TAMPA, FLORIDA--Marine researchers appear to have sunk a provocative theory. A new study has found no evidence to support the idea that bottom trawling, a widespread fishing technique, can help boost populations of table fish. The finding, reported here yesterday at a conference on fishing's impact on the sea floor, might end a long-running debate over a possible ecological benefit of trawling, which critics say damages marine habitat.

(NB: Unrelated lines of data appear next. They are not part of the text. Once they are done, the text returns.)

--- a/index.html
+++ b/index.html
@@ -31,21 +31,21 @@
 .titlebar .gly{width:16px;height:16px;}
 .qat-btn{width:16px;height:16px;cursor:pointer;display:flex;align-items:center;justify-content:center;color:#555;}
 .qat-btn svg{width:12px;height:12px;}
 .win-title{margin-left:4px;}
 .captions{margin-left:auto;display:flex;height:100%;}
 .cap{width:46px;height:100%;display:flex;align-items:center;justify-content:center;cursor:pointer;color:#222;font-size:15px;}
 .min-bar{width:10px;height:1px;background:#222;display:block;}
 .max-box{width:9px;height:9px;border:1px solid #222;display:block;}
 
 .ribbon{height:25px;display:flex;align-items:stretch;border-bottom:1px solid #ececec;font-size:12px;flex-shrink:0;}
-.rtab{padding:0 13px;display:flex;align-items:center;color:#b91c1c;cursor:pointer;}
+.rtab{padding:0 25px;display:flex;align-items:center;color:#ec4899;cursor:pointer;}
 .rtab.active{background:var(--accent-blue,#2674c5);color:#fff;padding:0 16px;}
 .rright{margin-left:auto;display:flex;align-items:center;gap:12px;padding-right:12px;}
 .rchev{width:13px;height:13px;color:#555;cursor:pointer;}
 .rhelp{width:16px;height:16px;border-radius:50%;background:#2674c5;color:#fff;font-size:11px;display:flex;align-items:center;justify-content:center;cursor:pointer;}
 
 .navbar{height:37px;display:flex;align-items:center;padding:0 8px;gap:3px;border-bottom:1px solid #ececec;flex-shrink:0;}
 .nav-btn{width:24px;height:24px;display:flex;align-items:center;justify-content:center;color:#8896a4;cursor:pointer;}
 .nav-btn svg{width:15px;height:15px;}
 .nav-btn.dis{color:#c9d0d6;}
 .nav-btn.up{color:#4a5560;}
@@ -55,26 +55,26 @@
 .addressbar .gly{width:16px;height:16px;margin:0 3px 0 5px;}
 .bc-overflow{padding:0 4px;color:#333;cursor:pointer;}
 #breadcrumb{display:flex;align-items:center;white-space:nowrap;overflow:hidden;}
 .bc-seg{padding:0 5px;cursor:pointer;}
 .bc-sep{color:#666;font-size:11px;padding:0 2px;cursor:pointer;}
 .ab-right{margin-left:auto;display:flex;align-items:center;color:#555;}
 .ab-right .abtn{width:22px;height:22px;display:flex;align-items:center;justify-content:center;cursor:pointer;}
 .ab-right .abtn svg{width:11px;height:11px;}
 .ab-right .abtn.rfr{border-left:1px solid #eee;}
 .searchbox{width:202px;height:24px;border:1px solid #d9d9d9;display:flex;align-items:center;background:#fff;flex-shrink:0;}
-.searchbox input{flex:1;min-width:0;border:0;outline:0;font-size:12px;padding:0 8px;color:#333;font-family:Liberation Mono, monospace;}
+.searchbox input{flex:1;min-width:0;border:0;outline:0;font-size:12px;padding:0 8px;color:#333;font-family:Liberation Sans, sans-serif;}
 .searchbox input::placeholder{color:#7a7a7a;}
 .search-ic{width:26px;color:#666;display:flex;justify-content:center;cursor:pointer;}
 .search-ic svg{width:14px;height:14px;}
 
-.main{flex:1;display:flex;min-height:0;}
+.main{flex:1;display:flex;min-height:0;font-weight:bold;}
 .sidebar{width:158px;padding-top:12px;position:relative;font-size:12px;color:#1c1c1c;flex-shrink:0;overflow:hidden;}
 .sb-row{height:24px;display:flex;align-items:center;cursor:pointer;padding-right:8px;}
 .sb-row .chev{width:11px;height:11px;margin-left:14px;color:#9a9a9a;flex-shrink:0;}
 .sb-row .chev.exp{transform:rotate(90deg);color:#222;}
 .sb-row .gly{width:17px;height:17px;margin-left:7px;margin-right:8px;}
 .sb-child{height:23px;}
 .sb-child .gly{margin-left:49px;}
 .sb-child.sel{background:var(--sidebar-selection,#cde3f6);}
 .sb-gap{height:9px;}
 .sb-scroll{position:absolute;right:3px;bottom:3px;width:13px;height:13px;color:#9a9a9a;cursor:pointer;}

Trawlers can dramatically shuffle sea-floor communities. The heavy nets often sweep away larger creatures and crush smaller ones. It can take years for some trawled grounds to recover, and critics say the damage hurts fish populations. But trawling captains and some researchers working in Europe's North Sea have argued that trawling might have benefits too: By removing larger, longer lived competitors, frequent trawling could allow smaller, shorter lived organisms to flourish, including marine worms that are a favorite food of commercially valuable flatfish, such as sole. Some have compared trawling to farming, saying that the nets plow the sea floor and "fertilize" growing flatfish.

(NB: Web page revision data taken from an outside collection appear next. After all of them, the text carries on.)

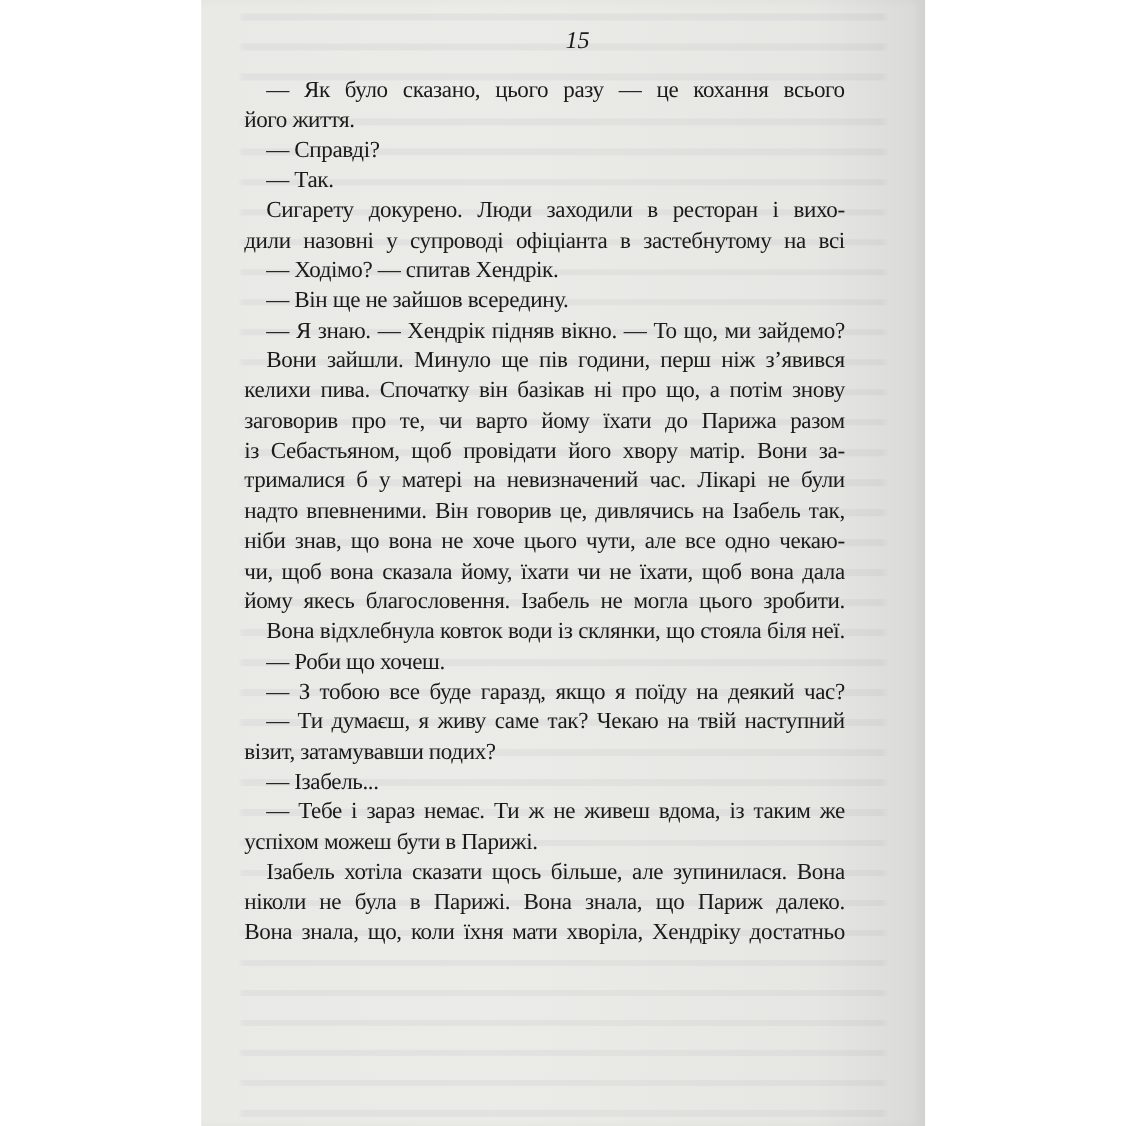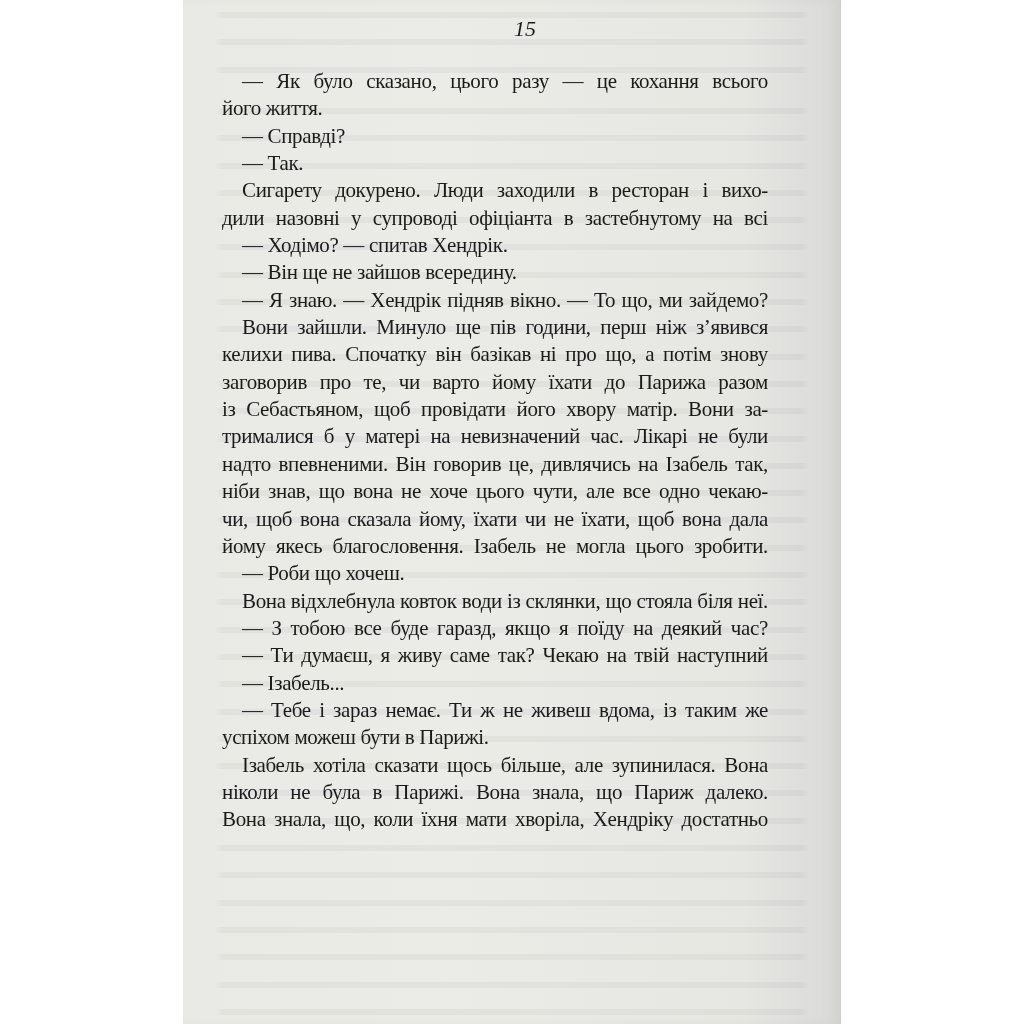--- a/index.html
+++ b/index.html
@@ -29,21 +29,21 @@
       pointer-events: none;
       background: repeating-linear-gradient(180deg, transparent 0px, transparent 14px, rgba(60,60,80,0.6) 14px, rgba(60,60,80,0.6) 20px, transparent 20px, transparent 27.3px);
       background-position: 0 94px;
       -webkit-mask-image: linear-gradient(90deg, transparent 0%, transparent 5%, #000 6%, #000 94%, transparent 95%);
       mask-image: linear-gradient(90deg, transparent 0%, transparent 5%, #000 6%, #000 94%, transparent 95%);
     }
     .page-number {
       position: absolute;
       left: 0;
       width: 100%;
-      top: 16px;
+      top: 24px;
       text-align: center;
       font-family: "Liberation Serif", "DejaVu Serif", serif;
       font-style: italic;
       font-size: 22px;
       color: #1c1c1c;
       transform: translateX(13px);
     }
     .text-block {
       position: absolute;
       left: 39px;
@@ -90,24 +90,25 @@
       <span class="line indent justify">— Я знаю. — Хендрік підняв вікно. — То що, ми зайдемо?</span>
       <span class="line indent justify">Вони зайшли. Минуло ще пів години, перш ніж з’явився</span>
       <span class="line justify">келихи пива. Спочатку він базікав ні про що, а потім знову</span>
       <span class="line justify">заговорив про те, чи варто йому їхати до Парижа разом</span>
       <span class="line justify">із Себастьяном, щоб провідати його хвору матір. Вони за-</span>
       <span class="line justify">трималися б у матері на невизначений час. Лікарі не були</span>
       <span class="line justify">надто впевненими. Він говорив це, дивлячись на Ізабель так,</span>
       <span class="line justify">ніби знав, що вона не хоче цього чути, але все одно чекаю-</span>
       <span class="line justify">чи, щоб вона сказала йому, їхати чи не їхати, щоб вона дала</span>
       <span class="line justify">йому якесь благословення. Ізабель не могла цього зробити.</span>
+      <span class="line indent justify">Вона відхлебнула ковток води із склянки, що стояла біля неї.</span>
       <span class="line indent">— Роби що хочеш.</span>
-      <span class="line indent justify">Вона відхлебнула ковток води із склянки, що стояла біля неї.</span>
       <span class="line indent justify">— З тобою все буде гаразд, якщо я поїду на деякий час?</span>
       <span class="line indent justify">— Ти думаєш, я живу саме так? Чекаю на твій наступний</span>
+      <span class="line">візит, затамувавши подих?</span>
       <span class="line indent">— Ізабель...</span>
       <span class="line indent justify">— Тебе і зараз немає. Ти ж не живеш вдома, із таким же</span>
       <span class="line">успіхом можеш бути в Парижі.</span>
       <span class="line indent justify">Ізабель хотіла сказати щось більше, але зупинилася. Вона</span>
       <span class="line justify">ніколи не була в Парижі. Вона знала, що Париж далеко.</span>
       <span class="line justify">Вона знала, що, коли їхня мати хворіла, Хендріку достатньо</span>
     </div>
 </div>
 
 </body></html>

Three years ago, marine ecologist Simon Jennings and three colleagues at the Centre for Environment, Fisheries & Aquaculture Science in Suffolk, U.K., decided to test the idea. They began studying several hundred square kilometers of fishing grounds in the central North Sea. After picking 27 sites in heavily, moderately, and lightly trawled areas, they took 10 sediment samples from each, counting and weighing every organism they found. Overall, the researchers concluded that trawling had no effect on worm populations. Instead, water depth and sediment type appear to be the major influences, the team concludes in a paper currently in press at Marine Ecology Progress Series.

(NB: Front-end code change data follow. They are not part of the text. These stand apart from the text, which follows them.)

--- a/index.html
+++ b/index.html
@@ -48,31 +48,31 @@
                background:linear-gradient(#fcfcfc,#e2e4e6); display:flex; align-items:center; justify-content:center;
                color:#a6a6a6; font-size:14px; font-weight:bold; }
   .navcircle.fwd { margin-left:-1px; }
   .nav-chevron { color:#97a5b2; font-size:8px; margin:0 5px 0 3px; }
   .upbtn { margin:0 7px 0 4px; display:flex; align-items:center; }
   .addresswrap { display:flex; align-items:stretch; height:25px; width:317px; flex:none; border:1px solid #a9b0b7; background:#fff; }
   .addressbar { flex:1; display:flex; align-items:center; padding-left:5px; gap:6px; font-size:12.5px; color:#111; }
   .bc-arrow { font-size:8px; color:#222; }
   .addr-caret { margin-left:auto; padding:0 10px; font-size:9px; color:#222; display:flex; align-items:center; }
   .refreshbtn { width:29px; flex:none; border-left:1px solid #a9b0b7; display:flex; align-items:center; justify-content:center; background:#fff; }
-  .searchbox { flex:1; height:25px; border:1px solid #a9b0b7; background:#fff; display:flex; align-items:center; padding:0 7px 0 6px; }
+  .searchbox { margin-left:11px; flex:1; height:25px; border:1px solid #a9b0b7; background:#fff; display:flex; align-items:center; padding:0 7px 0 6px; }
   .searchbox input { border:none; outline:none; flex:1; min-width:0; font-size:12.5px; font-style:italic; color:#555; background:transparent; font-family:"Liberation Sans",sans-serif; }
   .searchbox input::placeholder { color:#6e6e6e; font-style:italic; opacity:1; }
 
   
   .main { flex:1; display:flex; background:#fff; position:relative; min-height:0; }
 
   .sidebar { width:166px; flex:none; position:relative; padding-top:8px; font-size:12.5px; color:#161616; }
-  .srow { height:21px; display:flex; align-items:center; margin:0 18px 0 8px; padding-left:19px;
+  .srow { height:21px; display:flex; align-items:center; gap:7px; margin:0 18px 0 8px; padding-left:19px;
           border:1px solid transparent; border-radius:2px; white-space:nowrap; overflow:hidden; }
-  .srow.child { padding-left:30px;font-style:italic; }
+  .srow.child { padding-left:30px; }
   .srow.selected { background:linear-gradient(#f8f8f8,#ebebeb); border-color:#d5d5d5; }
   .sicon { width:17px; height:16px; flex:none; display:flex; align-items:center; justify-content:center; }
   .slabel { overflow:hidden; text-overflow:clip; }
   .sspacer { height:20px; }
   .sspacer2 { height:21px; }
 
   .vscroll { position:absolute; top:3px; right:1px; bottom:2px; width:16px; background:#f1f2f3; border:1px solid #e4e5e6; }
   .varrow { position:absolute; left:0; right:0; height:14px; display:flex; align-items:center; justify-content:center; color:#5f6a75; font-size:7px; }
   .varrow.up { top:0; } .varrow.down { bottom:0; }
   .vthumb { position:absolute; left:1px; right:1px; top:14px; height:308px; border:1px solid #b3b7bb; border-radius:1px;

Jennings says the study undermines not only claims that trawling can boost flatfish prey but also arguments that the nets completely wreck food webs. John Steele, a marine ecologist at the Woods Hole Oceanographic Institution in Massachusetts, says the study should help researchers focus their attention on more important issues, such as ending overfishing. The farming analogy initially "does sound plausible," he says. "But when you really look at it, it seems pretty far-fetched."